= Oil Nut Bay =

Coral reef bay in the British Virgin Islands

Oil Nut Bay is a coral reef bay situated on the northeast coast of Virgin Gorda in the British Virgin Islands, about 1 km west of Pajaros Point.

==Location==
Oil Nut Bay is a coral reef bay, which is described as "headland attached linear reef".
The beach at Oil Nut Bay stretches for about 0.5 mi.
The coastline extends to Leverick Bay, along a stretch which is characterised by its mangroves.
During an excursion in the 1970s, roughly 160 trees and large shrubs were identified in the area, including Eugenia sessiliflora.

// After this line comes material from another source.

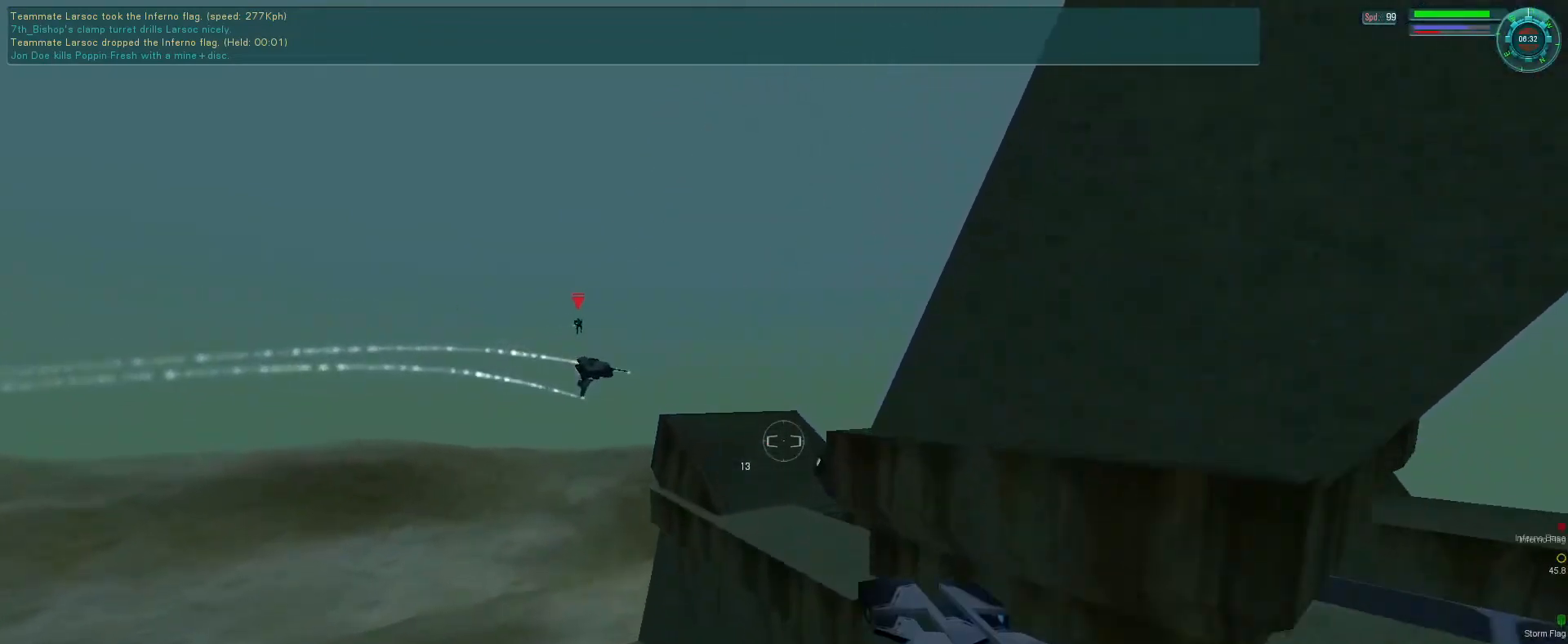
{"keys": [], "mouse": [], "events": [[66, "mouse_right", "down"], [100, "f", "down"], [200, "f", "up"], [266, "mouse_right", "up"]]}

==Commercial development==
A resort community, intended for the wealthy with multi-million dollar villas, is developing at Oil Nut Bay, led by American developer David Johnson and his company, Victor International. The firm was given the planning permission to build 400 villas, but decided on building 88 of them, set in 300 acres.
A May 2016 article by Caribbean Journal announced that the resort is still expanding, focusing on the development of four to six bedroom villas. The development is being built with underground utilities and is powered by solar energy. The resort has a double helipad and luxury tennis courts.

To the southwest of Oil Nut Bay is the Yacht Club Costa Smeralda (YCCS), which accommodates 38 slips for yachts up to 300 ft. The clubhouse was inaugurated in January 2012. The Oil Nut Bay and the YCCS development had together employed over 200 people.

==Threats==
The major project at Oil Nut Bay is decreasing the amount of dry tropical forest and increasing traffic of people and materials within and between the islands and other locations, creating a threat to the local herpetofauna.
Oil Nut Bay is particularly vulnerable to anchor damage due to its scenic appeal.